#### WHAT TO DO
Pictures are to be left out; everything else in the records must be repeated exactly.

#### EXTRACTED DATA
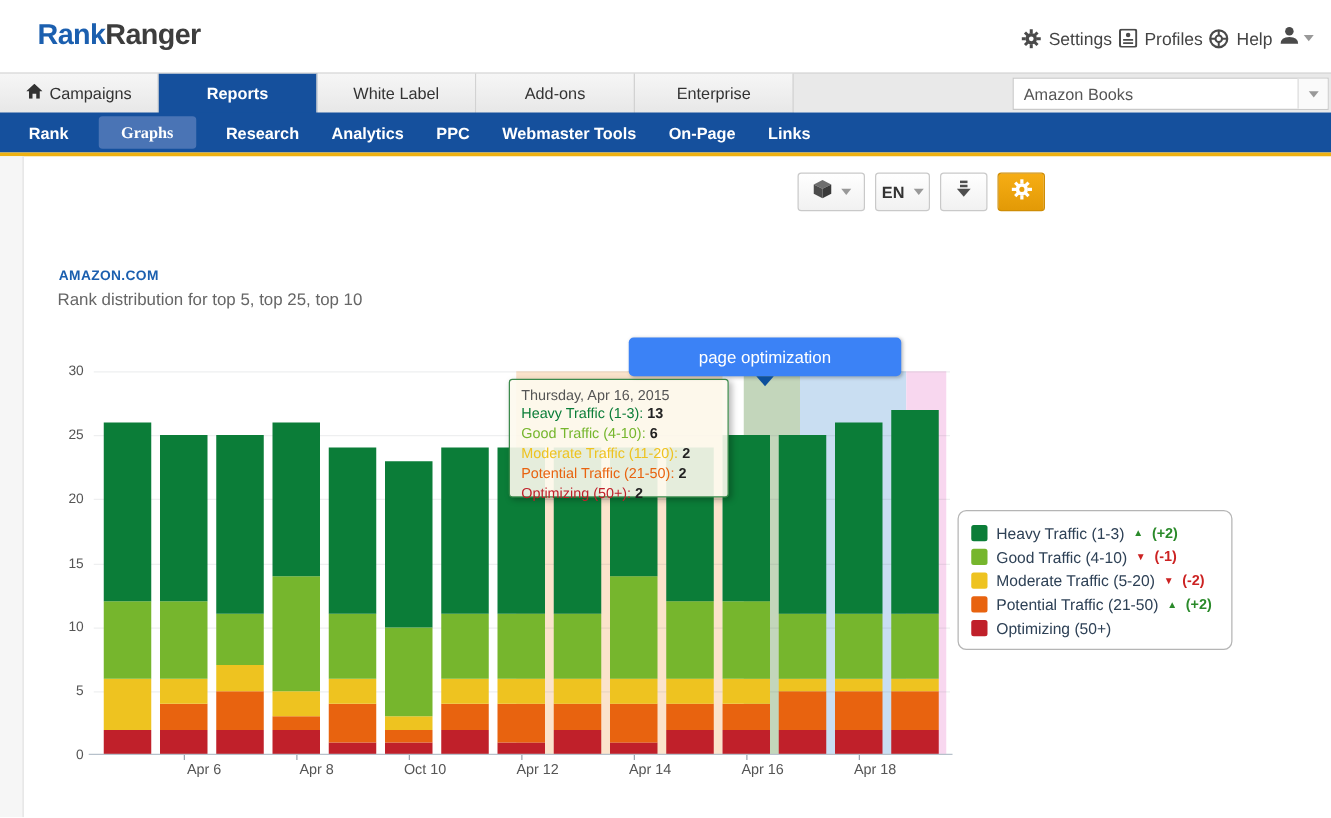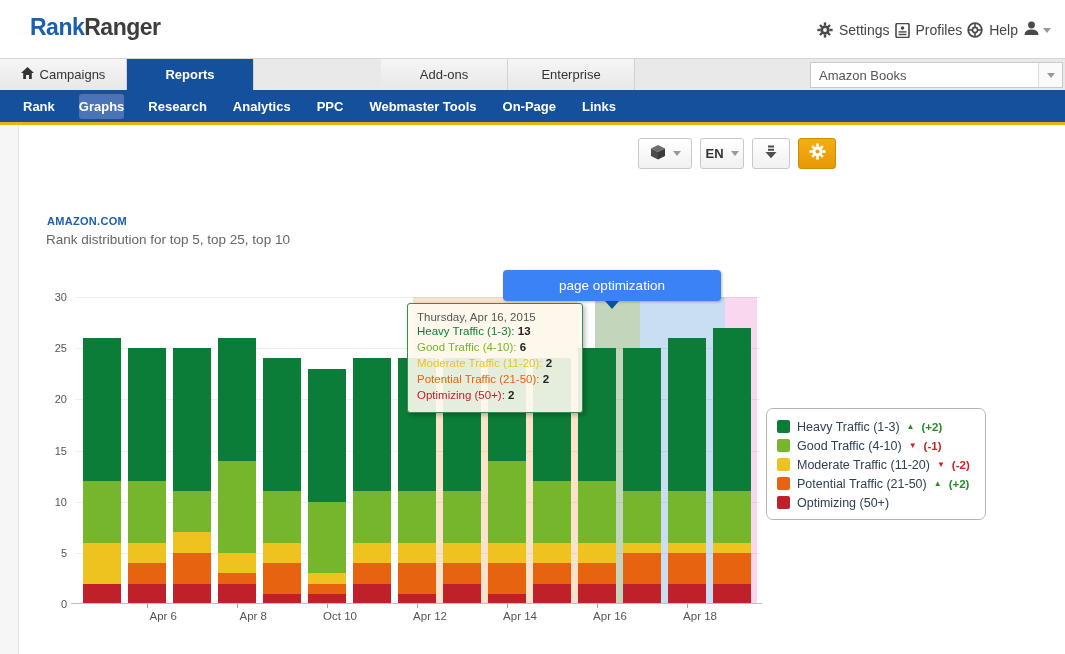--- a/index.html
+++ b/index.html
@@ -25,21 +25,21 @@
   .tab.active { background:#15509d; color:#fff; font-weight:bold; }
   .campaign-select { position:absolute; left:810px; top:3px; width:253px; height:26px; background:#fff; border:1px solid #c9c9c9; cursor:pointer; }
   .campaign-select .val { position:absolute; left:8px; top:5px; font-size:13px; color:#555; }
   .campaign-select .caret-cell { position:absolute; right:0; top:0; width:24px; height:24px; background:#fafafa; border-left:1px solid #ddd; }
   .caret { width:0; height:0; border-left:4px solid transparent; border-right:4px solid transparent; border-top:5px solid #999; }
   .caret-cell .caret { position:absolute; left:8px; top:10px; }
 
   
   .subnav { position:absolute; left:0; top:90px; width:1065px; height:32px; background:#15509d; display:flex; align-items:center; padding-left:21px; gap:22px; }
   .subnav-item { color:#fff; font-size:13px; font-weight:bold; padding:5px 2px; cursor:pointer; white-space:nowrap; }
-  .subnav-item.active { background:#4a74b5; border-radius:3px; padding:5px 0; }
+  .subnav-item.active { background:#4a74b5; border-radius:3px; padding:5px 18px;font-family:Liberation Serif, serif; }
   .goldline { position:absolute; left:0; top:122px; width:1065px; height:3px; background:#eeb111; }
 
   
   .leftstrip { position:absolute; left:0; top:125px; width:19px; height:529px; background:#f6f6f6; border-right:1px solid #e2e2e2; }
   .page-title { position:absolute; left:45px; top:139px; font-size:17px; font-weight:bold; color:#1d1d2b; }
 
   
   .toolbar { position:absolute; left:638px; top:138px; display:flex; gap:8px; }
   .tbtn { height:31px; background:linear-gradient(#ffffff,#f1f1f1); border:1px solid #c9c9c9; border-radius:3px;
           display:flex; align-items:center; justify-content:center; gap:7px; cursor:pointer; }
@@ -65,21 +65,21 @@
 
   
   .legend { position:absolute; left:766px; top:408px; width:220px; background:#fff; border:1px solid #b5b5b5; border-radius:7px; padding:8px 10px 7px 10px; }
   .legend-row { display:flex; align-items:center; gap:7px; height:19px; cursor:pointer; }
   .swatch { width:13px; height:13px; border-radius:2px; flex:none; }
   .lg-label { font-size:12.5px; color:#2e4156; white-space:nowrap; }
   .lg-arrow { font-size:8px; }
   .lg-delta { font-size:11.5px; font-weight:bold; }
 
   
-  .chart-tip { position:absolute; left:407px; top:303px; width:176px; height:110px; background:rgba(253,250,238,0.90);
+  .chart-tip { position:absolute; left:407px; top:303px; width:176px; height:95px; background:rgba(253,250,238,0.90);
                border:1px solid #3c8a4c; border-radius:3px; box-shadow:2px 2px 5px rgba(0,0,0,0.28); padding:7px 9px; }
   .tip-title { font-size:11.5px; color:#555; margin-bottom:2px; }
   .tip-row { font-size:11.5px; height:16px; white-space:nowrap; }
   .tip-val { color:#222; font-weight:bold; }
 
   
   .callout { position:absolute; left:503px; top:270px; width:218px; height:31px; background:#0d4f9c; border-radius:4px;
              color:#fff; font-size:13.5px; display:flex; align-items:center; justify-content:center; cursor:pointer;
              box-shadow:1px 1px 3px rgba(0,0,0,0.25); }
   .callout-pointer { position:absolute; left:102px; top:31px; width:0; height:0;
@@ -154,20 +154,23 @@
     <div class="tab" style="left:0">
       <span class="tab-inner">
           <span><svg width="13" height="12" viewBox="0 0 13 12">
               <path d="M6.5 0 L13 6 L10.8 6 L10.8 12 L8 12 L8 8 L5 8 L5 12 L2.2 12 L2.2 6 L0 6 Z" fill="#333"></path>
             </svg></span>
           <span>Campaigns</span>
         </span>
     </div>
     <div class="tab active" style="left: 127px; background: rgb(21, 80, 157);"><span class="tab-inner">
           <span>Reports</span>
+        </span></div>
+    <div class="tab" style="left:254px"><span class="tab-inner">
+          <span>White Label</span>
         </span></div>
     <div class="tab" style="left:381px"><span class="tab-inner">
           <span>Add-ons</span>
         </span></div>
     <div class="tab" style="left:508px"><span class="tab-inner">
           <span>Enterprise</span>
         </span></div>
     <div class="campaign-select">
       <span class="val">Amazon Books</span>
       <span class="caret-cell">
@@ -361,21 +364,21 @@
       <span class="lg-delta" style="color: rgb(42, 138, 42);">(+2)</span>
     </div>
     <div class="legend-row">
       <span class="swatch" style="background: rgb(118, 182, 45);"></span>
       <span class="lg-label">Good Traffic (4-10)</span>
       <span class="lg-arrow" style="color: rgb(204, 34, 34);">▼</span>
       <span class="lg-delta" style="color: rgb(204, 34, 34);">(-1)</span>
     </div>
     <div class="legend-row">
       <span class="swatch" style="background: rgb(238, 195, 32);"></span>
-      <span class="lg-label">Moderate Traffic (11-20)</span>
+      <span class="lg-label">Moderate Traffic (5-20)</span>
       <span class="lg-arrow" style="color: rgb(204, 34, 34);">▼</span>
       <span class="lg-delta" style="color: rgb(204, 34, 34);">(-2)</span>
     </div>
     <div class="legend-row">
       <span class="swatch" style="background: rgb(232, 99, 15);"></span>
       <span class="lg-label">Potential Traffic (21-50)</span>
       <span class="lg-arrow" style="color: rgb(42, 138, 42);">▲</span>
       <span class="lg-delta" style="color: rgb(42, 138, 42);">(+2)</span>
     </div>
     <div class="legend-row">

#### ANSWER TO THIS EXERCISE
--- a/index.html
+++ b/index.html
@@ -25,21 +25,21 @@
   .tab.active { background:#15509d; color:#fff; font-weight:bold; }
   .campaign-select { position:absolute; left:810px; top:3px; width:253px; height:26px; background:#fff; border:1px solid #c9c9c9; cursor:pointer; }
   .campaign-select .val { position:absolute; left:8px; top:5px; font-size:13px; color:#555; }
   .campaign-select .caret-cell { position:absolute; right:0; top:0; width:24px; height:24px; background:#fafafa; border-left:1px solid #ddd; }
   .caret { width:0; height:0; border-left:4px solid transparent; border-right:4px solid transparent; border-top:5px solid #999; }
   .caret-cell .caret { position:absolute; left:8px; top:10px; }
 
   
   .subnav { position:absolute; left:0; top:90px; width:1065px; height:32px; background:#15509d; display:flex; align-items:center; padding-left:21px; gap:22px; }
   .subnav-item { color:#fff; font-size:13px; font-weight:bold; padding:5px 2px; cursor:pointer; white-space:nowrap; }
-  .subnav-item.active { background:#4a74b5; border-radius:3px; padding:5px 0; }
+  .subnav-item.active { background:#4a74b5; border-radius:3px; padding:5px 18px;font-family:Liberation Serif, serif; }
   .goldline { position:absolute; left:0; top:122px; width:1065px; height:3px; background:#eeb111; }
 
   
   .leftstrip { position:absolute; left:0; top:125px; width:19px; height:529px; background:#f6f6f6; border-right:1px solid #e2e2e2; }
   .page-title { position:absolute; left:45px; top:139px; font-size:17px; font-weight:bold; color:#1d1d2b; }
 
   
   .toolbar { position:absolute; left:638px; top:138px; display:flex; gap:8px; }
   .tbtn { height:31px; background:linear-gradient(#ffffff,#f1f1f1); border:1px solid #c9c9c9; border-radius:3px;
           display:flex; align-items:center; justify-content:center; gap:7px; cursor:pointer; }
@@ -65,21 +65,21 @@
 
   
   .legend { position:absolute; left:766px; top:408px; width:220px; background:#fff; border:1px solid #b5b5b5; border-radius:7px; padding:8px 10px 7px 10px; }
   .legend-row { display:flex; align-items:center; gap:7px; height:19px; cursor:pointer; }
   .swatch { width:13px; height:13px; border-radius:2px; flex:none; }
   .lg-label { font-size:12.5px; color:#2e4156; white-space:nowrap; }
   .lg-arrow { font-size:8px; }
   .lg-delta { font-size:11.5px; font-weight:bold; }
 
   
-  .chart-tip { position:absolute; left:407px; top:303px; width:176px; height:110px; background:rgba(253,250,238,0.90);
+  .chart-tip { position:absolute; left:407px; top:303px; width:176px; height:95px; background:rgba(253,250,238,0.90);
                border:1px solid #3c8a4c; border-radius:3px; box-shadow:2px 2px 5px rgba(0,0,0,0.28); padding:7px 9px; }
   .tip-title { font-size:11.5px; color:#555; margin-bottom:2px; }
   .tip-row { font-size:11.5px; height:16px; white-space:nowrap; }
   .tip-val { color:#222; font-weight:bold; }
 
   
   .callout { position:absolute; left:503px; top:270px; width:218px; height:31px; background:#0d4f9c; border-radius:4px;
              color:#fff; font-size:13.5px; display:flex; align-items:center; justify-content:center; cursor:pointer;
              box-shadow:1px 1px 3px rgba(0,0,0,0.25); }
   .callout-pointer { position:absolute; left:102px; top:31px; width:0; height:0;
@@ -154,20 +154,23 @@
     <div class="tab" style="left:0">
       <span class="tab-inner">
           <span><svg width="13" height="12" viewBox="0 0 13 12">
               <path d="M6.5 0 L13 6 L10.8 6 L10.8 12 L8 12 L8 8 L5 8 L5 12 L2.2 12 L2.2 6 L0 6 Z" fill="#333"></path>
             </svg></span>
           <span>Campaigns</span>
         </span>
     </div>
     <div class="tab active" style="left: 127px; background: rgb(21, 80, 157);"><span class="tab-inner">
           <span>Reports</span>
+        </span></div>
+    <div class="tab" style="left:254px"><span class="tab-inner">
+          <span>White Label</span>
         </span></div>
     <div class="tab" style="left:381px"><span class="tab-inner">
           <span>Add-ons</span>
         </span></div>
     <div class="tab" style="left:508px"><span class="tab-inner">
           <span>Enterprise</span>
         </span></div>
     <div class="campaign-select">
       <span class="val">Amazon Books</span>
       <span class="caret-cell">
@@ -361,21 +364,21 @@
       <span class="lg-delta" style="color: rgb(42, 138, 42);">(+2)</span>
     </div>
     <div class="legend-row">
       <span class="swatch" style="background: rgb(118, 182, 45);"></span>
       <span class="lg-label">Good Traffic (4-10)</span>
       <span class="lg-arrow" style="color: rgb(204, 34, 34);">▼</span>
       <span class="lg-delta" style="color: rgb(204, 34, 34);">(-1)</span>
     </div>
     <div class="legend-row">
       <span class="swatch" style="background: rgb(238, 195, 32);"></span>
-      <span class="lg-label">Moderate Traffic (11-20)</span>
+      <span class="lg-label">Moderate Traffic (5-20)</span>
       <span class="lg-arrow" style="color: rgb(204, 34, 34);">▼</span>
       <span class="lg-delta" style="color: rgb(204, 34, 34);">(-2)</span>
     </div>
     <div class="legend-row">
       <span class="swatch" style="background: rgb(232, 99, 15);"></span>
       <span class="lg-label">Potential Traffic (21-50)</span>
       <span class="lg-arrow" style="color: rgb(42, 138, 42);">▲</span>
       <span class="lg-delta" style="color: rgb(42, 138, 42);">(+2)</span>
     </div>
     <div class="legend-row">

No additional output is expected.